→ YOUR GOAL: Your answer should be one number: the count of lines in the records that include the word "Auxerre".
◆ ◆ ◆ ◆ ◆ ◆ ◆
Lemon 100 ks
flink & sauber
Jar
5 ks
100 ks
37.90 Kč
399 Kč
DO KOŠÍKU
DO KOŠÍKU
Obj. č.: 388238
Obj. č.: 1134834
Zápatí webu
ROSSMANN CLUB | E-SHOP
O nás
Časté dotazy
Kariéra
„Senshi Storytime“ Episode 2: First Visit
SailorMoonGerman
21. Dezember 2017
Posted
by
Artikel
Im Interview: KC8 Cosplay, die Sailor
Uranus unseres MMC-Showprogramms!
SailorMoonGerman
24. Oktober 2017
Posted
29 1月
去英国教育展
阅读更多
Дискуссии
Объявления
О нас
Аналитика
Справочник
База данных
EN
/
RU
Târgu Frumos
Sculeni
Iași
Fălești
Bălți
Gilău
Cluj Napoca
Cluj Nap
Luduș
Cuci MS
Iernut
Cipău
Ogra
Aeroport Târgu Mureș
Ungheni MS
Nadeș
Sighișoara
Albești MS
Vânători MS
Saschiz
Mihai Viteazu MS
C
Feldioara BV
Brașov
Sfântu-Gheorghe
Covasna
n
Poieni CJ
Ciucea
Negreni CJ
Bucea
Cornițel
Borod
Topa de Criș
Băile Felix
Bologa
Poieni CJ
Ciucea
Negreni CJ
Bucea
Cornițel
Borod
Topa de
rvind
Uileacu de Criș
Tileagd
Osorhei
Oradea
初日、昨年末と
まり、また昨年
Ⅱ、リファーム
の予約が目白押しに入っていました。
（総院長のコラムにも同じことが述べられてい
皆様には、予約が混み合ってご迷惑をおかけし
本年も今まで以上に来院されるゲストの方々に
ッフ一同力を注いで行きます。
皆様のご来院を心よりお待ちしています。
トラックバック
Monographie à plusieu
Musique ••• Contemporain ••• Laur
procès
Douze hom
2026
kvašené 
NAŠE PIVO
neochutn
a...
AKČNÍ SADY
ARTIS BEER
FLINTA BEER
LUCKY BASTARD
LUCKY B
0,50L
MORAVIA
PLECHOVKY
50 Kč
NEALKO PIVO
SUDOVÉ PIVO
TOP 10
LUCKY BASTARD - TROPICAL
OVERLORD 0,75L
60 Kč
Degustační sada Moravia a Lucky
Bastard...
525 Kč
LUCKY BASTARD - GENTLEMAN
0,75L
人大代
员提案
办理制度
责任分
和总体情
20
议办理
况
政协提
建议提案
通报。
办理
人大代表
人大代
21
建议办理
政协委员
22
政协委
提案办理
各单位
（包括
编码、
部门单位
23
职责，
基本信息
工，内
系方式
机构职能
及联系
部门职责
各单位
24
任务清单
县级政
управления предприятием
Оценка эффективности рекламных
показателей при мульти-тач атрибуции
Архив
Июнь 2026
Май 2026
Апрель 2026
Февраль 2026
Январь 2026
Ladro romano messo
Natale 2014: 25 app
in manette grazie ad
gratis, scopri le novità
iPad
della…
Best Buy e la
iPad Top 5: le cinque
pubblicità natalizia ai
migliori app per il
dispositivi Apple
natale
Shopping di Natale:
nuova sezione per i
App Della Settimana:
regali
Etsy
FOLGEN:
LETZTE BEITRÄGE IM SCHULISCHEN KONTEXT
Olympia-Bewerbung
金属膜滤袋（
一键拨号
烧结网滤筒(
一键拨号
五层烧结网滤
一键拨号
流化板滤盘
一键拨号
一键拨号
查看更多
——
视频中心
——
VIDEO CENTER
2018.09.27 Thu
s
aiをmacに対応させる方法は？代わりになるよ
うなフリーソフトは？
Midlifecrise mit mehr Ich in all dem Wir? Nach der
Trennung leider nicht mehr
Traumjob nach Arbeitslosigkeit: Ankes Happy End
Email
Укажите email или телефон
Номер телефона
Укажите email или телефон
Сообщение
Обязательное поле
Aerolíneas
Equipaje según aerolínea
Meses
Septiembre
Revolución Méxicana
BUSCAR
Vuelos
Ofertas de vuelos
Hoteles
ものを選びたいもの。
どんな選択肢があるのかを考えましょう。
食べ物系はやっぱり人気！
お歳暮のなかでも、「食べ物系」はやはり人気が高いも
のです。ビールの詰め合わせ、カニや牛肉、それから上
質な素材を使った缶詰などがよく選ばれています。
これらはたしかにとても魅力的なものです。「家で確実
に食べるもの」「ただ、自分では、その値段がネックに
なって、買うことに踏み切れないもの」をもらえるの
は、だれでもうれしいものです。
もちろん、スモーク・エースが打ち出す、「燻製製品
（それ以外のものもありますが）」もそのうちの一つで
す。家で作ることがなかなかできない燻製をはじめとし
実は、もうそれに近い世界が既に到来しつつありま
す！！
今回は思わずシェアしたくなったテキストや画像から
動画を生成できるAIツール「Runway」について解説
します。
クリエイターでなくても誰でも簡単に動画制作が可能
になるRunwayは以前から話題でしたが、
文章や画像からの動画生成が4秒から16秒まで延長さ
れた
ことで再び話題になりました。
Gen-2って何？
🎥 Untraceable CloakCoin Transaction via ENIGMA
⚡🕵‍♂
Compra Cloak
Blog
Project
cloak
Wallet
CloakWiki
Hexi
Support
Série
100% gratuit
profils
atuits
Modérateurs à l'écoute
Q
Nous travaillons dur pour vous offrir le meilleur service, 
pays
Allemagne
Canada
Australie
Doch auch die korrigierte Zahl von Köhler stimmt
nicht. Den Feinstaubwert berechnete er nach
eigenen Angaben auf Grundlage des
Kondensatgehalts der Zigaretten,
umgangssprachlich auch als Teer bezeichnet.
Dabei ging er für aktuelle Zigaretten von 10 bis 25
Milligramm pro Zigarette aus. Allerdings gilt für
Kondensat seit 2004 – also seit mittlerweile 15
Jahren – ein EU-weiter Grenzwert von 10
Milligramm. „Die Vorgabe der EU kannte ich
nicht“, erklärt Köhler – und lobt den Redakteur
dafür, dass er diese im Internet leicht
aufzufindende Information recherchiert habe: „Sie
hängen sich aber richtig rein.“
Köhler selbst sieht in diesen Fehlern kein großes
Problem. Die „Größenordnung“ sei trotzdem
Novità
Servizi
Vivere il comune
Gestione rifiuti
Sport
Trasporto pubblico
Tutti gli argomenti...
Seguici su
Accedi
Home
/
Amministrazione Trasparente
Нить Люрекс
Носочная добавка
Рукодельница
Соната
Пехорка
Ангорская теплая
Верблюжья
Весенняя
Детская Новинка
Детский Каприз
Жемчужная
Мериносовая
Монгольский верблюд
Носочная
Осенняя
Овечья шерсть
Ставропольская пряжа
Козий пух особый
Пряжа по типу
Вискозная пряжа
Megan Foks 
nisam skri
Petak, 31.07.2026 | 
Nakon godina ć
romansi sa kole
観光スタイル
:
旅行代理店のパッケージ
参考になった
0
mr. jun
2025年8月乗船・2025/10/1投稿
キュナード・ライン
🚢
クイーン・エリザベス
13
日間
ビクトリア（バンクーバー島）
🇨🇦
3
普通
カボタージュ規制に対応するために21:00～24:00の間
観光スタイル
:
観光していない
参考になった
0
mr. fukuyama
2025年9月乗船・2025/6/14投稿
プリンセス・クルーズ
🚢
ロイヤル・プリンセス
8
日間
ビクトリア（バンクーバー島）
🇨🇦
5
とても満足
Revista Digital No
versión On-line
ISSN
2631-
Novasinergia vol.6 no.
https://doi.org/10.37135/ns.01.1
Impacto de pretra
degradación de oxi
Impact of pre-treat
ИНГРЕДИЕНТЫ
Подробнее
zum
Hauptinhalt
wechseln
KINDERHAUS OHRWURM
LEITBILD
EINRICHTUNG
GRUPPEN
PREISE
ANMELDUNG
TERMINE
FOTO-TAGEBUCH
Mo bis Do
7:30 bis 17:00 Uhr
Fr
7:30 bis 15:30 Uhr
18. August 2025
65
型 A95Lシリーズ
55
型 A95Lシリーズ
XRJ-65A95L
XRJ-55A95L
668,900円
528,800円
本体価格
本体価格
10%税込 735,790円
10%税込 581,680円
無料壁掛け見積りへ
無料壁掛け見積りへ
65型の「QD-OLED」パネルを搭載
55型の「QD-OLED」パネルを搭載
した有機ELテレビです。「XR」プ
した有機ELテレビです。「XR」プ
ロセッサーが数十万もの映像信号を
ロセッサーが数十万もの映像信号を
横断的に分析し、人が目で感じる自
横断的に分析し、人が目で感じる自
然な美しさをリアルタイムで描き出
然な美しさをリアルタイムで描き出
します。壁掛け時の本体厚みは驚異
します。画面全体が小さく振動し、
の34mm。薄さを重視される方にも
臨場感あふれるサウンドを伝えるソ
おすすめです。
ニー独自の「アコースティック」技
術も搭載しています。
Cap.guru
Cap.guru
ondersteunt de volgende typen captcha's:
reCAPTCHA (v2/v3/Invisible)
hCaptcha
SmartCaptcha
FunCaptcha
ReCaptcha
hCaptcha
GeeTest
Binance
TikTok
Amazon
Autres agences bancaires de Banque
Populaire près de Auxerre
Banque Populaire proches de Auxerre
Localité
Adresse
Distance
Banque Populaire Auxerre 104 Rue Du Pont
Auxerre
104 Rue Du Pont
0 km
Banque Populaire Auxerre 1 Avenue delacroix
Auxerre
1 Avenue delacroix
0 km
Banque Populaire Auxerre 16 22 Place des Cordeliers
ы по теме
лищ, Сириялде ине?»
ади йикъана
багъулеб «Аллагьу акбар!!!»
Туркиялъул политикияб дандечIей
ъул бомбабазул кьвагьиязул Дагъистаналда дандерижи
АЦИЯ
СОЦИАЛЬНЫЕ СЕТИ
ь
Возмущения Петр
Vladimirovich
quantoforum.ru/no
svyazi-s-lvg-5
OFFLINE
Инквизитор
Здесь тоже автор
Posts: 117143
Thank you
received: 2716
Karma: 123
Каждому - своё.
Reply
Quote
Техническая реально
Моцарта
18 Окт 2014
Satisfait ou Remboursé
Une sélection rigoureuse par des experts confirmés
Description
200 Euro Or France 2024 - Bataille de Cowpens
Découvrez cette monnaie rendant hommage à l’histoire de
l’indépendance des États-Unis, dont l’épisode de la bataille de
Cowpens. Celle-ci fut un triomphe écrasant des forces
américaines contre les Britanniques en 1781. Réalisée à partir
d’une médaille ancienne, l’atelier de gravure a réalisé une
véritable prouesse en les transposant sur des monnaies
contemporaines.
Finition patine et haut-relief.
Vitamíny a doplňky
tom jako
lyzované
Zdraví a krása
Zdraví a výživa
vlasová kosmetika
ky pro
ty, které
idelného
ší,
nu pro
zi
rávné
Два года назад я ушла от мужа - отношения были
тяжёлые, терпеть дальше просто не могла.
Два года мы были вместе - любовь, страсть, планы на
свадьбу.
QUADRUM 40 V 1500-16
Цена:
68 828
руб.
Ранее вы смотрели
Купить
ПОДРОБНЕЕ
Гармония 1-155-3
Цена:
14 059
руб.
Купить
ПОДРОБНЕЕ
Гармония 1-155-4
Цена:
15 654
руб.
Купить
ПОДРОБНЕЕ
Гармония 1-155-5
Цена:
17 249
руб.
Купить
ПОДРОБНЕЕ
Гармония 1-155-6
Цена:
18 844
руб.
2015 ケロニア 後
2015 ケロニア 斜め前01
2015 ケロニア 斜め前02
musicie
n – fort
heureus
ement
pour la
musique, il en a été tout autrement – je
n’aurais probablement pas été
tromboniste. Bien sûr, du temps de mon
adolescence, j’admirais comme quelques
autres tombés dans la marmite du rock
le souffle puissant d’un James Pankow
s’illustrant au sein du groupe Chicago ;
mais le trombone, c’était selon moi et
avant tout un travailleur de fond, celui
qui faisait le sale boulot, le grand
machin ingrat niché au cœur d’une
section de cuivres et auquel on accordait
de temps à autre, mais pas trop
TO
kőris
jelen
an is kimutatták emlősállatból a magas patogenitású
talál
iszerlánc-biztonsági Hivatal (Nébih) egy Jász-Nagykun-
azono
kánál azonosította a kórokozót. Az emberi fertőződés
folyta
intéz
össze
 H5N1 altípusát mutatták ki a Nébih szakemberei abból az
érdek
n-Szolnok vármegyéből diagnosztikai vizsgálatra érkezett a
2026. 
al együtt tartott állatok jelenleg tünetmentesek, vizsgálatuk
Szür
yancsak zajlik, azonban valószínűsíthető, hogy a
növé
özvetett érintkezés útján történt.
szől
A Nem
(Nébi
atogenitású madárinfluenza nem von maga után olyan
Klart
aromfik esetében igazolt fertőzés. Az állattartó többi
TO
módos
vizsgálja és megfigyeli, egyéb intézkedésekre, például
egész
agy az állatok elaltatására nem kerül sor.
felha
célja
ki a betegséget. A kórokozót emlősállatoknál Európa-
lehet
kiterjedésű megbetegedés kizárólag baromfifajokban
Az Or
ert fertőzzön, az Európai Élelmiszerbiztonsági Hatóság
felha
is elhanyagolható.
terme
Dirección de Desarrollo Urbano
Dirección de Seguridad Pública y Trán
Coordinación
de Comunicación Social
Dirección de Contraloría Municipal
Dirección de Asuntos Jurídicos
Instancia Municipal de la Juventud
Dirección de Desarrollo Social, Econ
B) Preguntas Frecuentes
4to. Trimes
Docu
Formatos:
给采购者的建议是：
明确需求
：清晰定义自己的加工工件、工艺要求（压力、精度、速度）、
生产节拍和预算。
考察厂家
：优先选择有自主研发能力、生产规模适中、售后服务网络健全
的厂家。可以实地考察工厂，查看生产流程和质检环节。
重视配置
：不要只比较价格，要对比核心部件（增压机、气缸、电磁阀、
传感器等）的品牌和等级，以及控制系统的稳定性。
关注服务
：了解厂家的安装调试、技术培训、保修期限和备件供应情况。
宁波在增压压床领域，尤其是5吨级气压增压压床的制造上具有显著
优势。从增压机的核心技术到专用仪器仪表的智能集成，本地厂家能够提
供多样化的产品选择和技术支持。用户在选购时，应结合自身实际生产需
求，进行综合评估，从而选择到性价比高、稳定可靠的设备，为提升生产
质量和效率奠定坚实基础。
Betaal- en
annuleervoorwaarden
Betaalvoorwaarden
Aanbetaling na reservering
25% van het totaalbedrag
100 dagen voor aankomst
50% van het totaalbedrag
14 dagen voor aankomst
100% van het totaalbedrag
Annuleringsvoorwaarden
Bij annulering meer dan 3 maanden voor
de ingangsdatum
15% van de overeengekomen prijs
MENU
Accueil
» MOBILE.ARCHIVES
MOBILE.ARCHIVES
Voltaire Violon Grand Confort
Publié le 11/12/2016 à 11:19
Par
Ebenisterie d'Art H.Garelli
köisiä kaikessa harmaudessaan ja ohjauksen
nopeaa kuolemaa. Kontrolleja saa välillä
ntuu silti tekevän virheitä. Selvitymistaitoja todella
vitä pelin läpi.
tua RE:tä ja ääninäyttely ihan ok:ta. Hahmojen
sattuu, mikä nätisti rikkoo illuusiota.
◆ ◆ ◆ ◆ ◆ ◆ ◆
→ RESPONSE TO THIS TASK: 7